KRA suspends Nairobi Women's Hospital from its list of service providers

The Kenya Revenue Authority (KRA) has suspended Nairobi Women’s Hospital from its list of approved medical care providers.

In a memo dated February 5, 2020, the taxman told its staff that the directive took effect immediately.

“Nairobi Women’s has been suspended from the KRA list of approved medical service provider with immediate effect. This suspension will stand until such a point where the contentious issues between the Authority and the hospital are resolved conclusively,” Deputy Commissioner HR Mukuriah Nelson said.

He added that the staff were advised to access medical services from other approved providers.

Nairobi Women’s woes

The hospital has been in the limelight following recent claims that its doctors forced patients to undertake unnecessary procedures.

A leaked Whatsapp conversation revealed alleged ‘strategies’ that the facility used to meet their revenue targets.

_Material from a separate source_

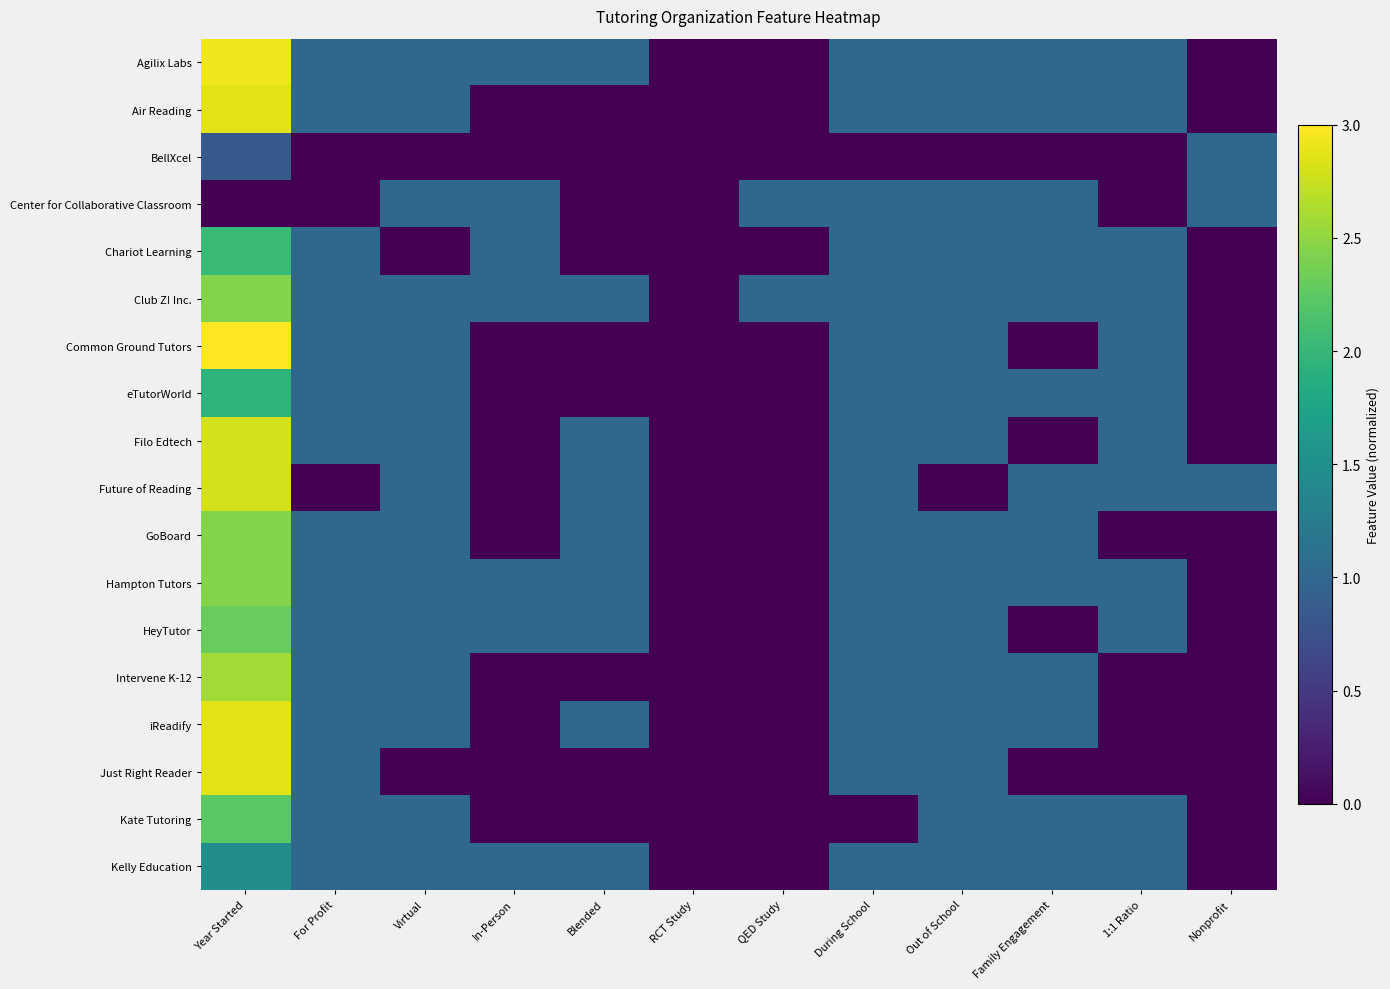

At how many categories does at least one series exceed 2?

1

Among the claims is that doctors allegedly admitted patients who do not necessarily require to be admitted and delayed discharging patients unnecessarily to allow more time to meet the targets.Private health insurers suspended services with Nairobi Women’s Hospital on February 5, following allegations of cost inflation at the facility.

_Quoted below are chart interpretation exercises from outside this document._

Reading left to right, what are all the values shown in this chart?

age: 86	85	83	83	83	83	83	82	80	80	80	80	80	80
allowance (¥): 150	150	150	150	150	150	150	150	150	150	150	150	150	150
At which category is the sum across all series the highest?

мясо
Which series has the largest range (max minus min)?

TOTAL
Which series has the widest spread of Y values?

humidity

The Association of Kenya Insurers (AKI) said the indefinite suspension would remain as a “thorough review” on quality and costs of the hospital’s services is conducted.

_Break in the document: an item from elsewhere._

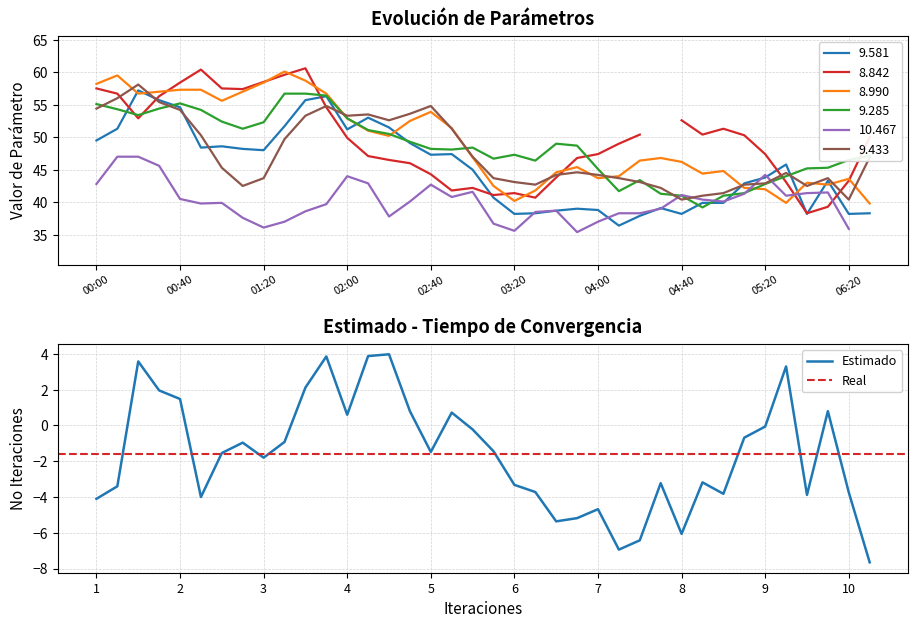

At which label does 8.990 first exceed 46?

00:00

“All medical insurers have from February 5, 2020 suspended Nairobi Women’s Hospital from their list of accredited service providers. This follows recent accusations made in the media against the institution,” said AKI in a statement.

The regulator said the suspension would not affect insured customers already admitted to the hospital.

“Billing and settlement of expenses incurred by these customers will not be affected,” said AKI.

AKI in a meeting with the Chief Executives of the insurance companies on Monday noted that there are several administrative issues concerning the hospital which disadvantaged insured customers.

“This is contrary to the interest of medical insurers which is to ensure that customers get the best services at competitive rates,” said AKI.

“The medical environment has many players, including doctors, pharmacists, laboratories, imaging services, among others. For medical insurance to make sense, each of these players has to give the best service at the most reasonable rates. This is, however, far from the reality on the ground.”

Seven insurance companies have withdrawn their services with the facility. They include Jubilee, Britam, UAP, AAR, APA, CIC and GA Insurance.

Nairobi Women’s Hospital has said it was conducting an internal review on the allegations along with an independent one by the Kenya Medical Practitioners and Dentist Council.